*** DATA SHOWN ***
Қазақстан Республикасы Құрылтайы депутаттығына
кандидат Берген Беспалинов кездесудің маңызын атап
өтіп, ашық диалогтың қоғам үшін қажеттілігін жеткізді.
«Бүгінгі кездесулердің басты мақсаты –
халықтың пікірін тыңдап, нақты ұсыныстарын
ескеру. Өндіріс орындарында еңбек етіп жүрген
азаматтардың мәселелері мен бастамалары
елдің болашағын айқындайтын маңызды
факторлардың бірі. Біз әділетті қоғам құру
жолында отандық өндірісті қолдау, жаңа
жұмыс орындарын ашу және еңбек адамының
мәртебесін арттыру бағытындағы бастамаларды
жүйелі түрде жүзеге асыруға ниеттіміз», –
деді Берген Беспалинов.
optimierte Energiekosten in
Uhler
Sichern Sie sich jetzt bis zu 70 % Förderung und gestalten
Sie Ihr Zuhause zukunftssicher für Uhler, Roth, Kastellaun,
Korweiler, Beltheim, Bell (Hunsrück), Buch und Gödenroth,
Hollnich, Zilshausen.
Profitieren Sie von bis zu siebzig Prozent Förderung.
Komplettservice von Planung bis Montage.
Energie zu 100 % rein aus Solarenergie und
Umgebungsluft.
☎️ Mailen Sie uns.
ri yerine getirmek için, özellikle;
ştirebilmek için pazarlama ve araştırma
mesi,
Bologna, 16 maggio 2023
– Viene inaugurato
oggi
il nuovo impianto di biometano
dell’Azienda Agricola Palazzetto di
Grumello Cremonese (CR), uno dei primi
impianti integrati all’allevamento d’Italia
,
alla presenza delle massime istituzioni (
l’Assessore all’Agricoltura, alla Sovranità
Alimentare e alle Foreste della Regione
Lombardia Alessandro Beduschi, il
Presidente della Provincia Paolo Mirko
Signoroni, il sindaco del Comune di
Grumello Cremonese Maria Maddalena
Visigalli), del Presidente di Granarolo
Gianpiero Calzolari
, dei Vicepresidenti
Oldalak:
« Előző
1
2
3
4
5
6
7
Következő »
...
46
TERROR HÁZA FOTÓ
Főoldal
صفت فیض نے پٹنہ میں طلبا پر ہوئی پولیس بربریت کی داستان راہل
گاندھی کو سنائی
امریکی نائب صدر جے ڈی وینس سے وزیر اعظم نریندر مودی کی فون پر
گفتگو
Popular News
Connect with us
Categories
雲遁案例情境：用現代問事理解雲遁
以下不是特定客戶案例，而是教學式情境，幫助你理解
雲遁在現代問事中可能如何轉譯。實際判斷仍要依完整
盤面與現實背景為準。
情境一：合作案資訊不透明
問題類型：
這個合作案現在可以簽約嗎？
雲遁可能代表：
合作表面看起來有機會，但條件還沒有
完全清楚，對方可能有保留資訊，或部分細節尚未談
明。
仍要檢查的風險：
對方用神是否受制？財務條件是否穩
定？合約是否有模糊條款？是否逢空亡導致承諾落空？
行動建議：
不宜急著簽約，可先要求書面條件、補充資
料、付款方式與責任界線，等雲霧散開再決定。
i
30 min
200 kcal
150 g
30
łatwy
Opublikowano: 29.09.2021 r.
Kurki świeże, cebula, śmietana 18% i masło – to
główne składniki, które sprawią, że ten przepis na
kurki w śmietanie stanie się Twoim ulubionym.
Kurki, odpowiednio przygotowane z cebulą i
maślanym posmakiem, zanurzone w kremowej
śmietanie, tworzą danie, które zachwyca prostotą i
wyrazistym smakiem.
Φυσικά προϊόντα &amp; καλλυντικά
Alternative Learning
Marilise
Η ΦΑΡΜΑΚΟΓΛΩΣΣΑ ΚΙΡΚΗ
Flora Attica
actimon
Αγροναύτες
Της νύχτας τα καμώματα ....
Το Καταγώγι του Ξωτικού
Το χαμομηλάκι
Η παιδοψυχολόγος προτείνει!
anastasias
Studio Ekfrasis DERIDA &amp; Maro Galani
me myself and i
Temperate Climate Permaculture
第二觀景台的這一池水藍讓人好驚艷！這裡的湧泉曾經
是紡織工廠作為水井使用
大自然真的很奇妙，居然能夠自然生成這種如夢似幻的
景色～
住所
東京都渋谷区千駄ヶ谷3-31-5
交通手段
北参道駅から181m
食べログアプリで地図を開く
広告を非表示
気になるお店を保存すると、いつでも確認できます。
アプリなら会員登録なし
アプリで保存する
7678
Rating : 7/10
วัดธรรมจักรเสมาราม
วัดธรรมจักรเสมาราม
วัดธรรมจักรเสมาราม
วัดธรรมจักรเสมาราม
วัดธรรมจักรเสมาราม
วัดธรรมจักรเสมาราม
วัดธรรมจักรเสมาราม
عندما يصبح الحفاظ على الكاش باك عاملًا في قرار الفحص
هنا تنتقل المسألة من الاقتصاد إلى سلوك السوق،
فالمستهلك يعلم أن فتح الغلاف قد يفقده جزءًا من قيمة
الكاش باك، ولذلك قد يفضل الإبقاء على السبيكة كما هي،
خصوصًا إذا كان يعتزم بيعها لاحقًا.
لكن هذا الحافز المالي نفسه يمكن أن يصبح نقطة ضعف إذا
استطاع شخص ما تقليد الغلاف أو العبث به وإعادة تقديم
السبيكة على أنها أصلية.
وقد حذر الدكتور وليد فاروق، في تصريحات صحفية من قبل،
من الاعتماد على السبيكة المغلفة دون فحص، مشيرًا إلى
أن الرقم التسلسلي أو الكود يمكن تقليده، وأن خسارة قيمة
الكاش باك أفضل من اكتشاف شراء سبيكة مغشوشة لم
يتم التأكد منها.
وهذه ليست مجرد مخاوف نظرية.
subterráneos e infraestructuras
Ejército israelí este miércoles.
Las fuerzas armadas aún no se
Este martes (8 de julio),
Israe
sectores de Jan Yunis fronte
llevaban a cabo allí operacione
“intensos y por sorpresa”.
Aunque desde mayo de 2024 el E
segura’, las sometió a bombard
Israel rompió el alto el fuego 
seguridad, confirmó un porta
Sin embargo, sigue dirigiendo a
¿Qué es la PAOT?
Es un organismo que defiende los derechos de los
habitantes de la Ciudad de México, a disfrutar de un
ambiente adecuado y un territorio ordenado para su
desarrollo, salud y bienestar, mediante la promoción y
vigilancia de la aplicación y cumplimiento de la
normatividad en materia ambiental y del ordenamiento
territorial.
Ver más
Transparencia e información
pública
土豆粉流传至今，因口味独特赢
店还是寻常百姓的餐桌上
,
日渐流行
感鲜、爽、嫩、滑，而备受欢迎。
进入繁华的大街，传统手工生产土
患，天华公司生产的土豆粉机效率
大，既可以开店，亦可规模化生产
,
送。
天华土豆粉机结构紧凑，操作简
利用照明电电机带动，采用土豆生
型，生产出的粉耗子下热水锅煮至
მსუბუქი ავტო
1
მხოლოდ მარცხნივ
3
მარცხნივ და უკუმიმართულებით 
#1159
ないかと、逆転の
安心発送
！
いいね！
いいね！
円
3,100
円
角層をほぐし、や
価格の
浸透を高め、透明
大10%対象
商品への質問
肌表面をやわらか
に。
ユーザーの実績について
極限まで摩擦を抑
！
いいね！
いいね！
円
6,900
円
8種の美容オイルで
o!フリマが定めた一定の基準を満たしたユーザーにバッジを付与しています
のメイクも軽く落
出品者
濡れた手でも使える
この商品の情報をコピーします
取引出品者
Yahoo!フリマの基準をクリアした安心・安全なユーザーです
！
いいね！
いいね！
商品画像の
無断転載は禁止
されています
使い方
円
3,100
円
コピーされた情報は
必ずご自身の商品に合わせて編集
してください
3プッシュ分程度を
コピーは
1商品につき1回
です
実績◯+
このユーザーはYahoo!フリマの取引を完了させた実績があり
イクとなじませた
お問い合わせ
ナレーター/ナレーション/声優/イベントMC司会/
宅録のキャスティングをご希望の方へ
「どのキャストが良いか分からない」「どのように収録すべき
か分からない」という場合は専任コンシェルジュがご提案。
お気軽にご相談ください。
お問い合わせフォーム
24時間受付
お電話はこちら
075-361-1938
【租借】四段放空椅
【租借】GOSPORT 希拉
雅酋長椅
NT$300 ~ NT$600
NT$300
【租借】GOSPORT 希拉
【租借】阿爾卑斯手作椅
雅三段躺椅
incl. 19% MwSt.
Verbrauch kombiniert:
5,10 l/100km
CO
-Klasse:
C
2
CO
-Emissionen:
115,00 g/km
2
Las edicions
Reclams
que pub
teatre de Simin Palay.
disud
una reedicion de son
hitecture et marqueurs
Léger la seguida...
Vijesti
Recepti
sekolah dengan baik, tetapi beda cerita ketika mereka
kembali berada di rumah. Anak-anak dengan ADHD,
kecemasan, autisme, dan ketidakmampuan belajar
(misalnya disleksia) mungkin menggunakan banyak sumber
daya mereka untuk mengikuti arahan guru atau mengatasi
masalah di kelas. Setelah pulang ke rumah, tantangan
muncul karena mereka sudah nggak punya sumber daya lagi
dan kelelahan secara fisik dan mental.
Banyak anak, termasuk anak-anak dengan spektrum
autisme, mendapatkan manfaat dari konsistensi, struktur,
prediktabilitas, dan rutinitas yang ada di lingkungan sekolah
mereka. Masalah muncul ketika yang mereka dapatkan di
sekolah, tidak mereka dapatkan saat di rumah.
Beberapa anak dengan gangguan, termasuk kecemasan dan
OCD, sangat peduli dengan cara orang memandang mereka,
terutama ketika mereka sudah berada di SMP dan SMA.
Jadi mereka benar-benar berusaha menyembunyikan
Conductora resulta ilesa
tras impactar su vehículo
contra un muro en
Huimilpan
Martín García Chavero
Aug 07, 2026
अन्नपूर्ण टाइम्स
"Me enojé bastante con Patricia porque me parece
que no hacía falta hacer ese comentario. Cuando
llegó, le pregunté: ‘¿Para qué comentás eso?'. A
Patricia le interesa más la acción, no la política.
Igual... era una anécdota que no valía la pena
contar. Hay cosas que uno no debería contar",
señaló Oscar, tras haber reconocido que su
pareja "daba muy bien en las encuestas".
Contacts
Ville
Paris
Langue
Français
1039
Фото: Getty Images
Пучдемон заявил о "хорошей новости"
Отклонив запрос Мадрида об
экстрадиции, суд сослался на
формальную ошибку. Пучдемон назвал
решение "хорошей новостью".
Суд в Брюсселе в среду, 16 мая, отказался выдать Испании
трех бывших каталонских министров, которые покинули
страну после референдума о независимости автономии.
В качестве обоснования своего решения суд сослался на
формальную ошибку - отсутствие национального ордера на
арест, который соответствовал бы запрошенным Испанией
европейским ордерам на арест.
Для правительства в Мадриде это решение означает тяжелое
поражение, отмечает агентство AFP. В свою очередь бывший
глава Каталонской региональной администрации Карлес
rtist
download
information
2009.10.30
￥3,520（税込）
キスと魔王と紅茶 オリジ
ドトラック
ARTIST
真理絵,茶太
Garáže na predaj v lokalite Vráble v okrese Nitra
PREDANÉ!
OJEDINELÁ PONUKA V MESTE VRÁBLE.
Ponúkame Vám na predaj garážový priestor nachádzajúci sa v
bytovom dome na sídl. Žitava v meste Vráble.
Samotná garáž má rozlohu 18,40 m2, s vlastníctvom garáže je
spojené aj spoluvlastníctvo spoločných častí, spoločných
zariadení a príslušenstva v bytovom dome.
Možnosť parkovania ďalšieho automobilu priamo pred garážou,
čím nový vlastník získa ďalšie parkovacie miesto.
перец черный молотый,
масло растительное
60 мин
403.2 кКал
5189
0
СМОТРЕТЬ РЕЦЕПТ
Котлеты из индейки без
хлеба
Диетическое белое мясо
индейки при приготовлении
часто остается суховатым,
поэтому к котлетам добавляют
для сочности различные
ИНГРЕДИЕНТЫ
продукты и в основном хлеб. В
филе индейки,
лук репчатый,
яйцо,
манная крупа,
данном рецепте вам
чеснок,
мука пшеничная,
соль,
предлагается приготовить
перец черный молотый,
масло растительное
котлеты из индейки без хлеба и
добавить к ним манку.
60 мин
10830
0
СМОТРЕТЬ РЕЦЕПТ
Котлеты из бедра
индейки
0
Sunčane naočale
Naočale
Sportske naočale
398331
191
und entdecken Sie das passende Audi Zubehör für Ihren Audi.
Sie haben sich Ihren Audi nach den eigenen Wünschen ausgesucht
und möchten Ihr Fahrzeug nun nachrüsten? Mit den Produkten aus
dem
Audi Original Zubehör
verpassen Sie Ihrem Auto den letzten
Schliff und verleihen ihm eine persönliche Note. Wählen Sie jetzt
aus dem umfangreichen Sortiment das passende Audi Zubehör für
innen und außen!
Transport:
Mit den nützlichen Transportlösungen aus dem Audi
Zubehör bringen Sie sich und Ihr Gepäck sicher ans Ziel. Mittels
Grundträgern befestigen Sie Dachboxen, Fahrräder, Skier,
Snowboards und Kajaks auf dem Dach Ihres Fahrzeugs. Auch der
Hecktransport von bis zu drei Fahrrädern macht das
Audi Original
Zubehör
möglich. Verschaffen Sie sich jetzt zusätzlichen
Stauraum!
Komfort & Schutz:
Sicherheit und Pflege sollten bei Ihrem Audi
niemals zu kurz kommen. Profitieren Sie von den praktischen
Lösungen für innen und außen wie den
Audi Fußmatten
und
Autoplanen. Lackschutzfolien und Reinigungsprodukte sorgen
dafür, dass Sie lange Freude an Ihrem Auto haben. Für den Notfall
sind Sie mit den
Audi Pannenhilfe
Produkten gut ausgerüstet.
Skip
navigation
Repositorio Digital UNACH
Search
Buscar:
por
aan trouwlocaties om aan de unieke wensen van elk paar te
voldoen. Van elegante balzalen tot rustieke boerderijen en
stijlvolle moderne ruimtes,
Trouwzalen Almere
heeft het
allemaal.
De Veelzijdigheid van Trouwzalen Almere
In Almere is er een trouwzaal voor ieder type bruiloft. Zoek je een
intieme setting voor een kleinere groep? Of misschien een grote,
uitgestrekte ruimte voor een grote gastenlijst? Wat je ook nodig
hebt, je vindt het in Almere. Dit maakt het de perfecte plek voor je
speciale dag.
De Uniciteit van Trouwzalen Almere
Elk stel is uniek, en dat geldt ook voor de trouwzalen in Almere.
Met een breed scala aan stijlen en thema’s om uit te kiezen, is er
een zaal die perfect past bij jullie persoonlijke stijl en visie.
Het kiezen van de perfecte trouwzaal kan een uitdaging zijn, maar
*** End of DATA SHOWN ***
### WHAT YOU ARE ASKED TO DO
Copy out, unchanged, every line from the beginning of the records up to and including the line containing "жұмыс орындарын ашу және еңбек адамының".

### OUTPUT OF THE TASK
Қазақстан Республикасы Құрылтайы депутаттығына
кандидат Берген Беспалинов кездесудің маңызын атап
өтіп, ашық диалогтың қоғам үшін қажеттілігін жеткізді.
«Бүгінгі кездесулердің басты мақсаты –
халықтың пікірін тыңдап, нақты ұсыныстарын
ескеру. Өндіріс орындарында еңбек етіп жүрген
азаматтардың мәселелері мен бастамалары
елдің болашағын айқындайтын маңызды
факторлардың бірі. Біз әділетті қоғам құру
жолында отандық өндірісті қолдау, жаңа
жұмыс орындарын ашу және еңбек адамының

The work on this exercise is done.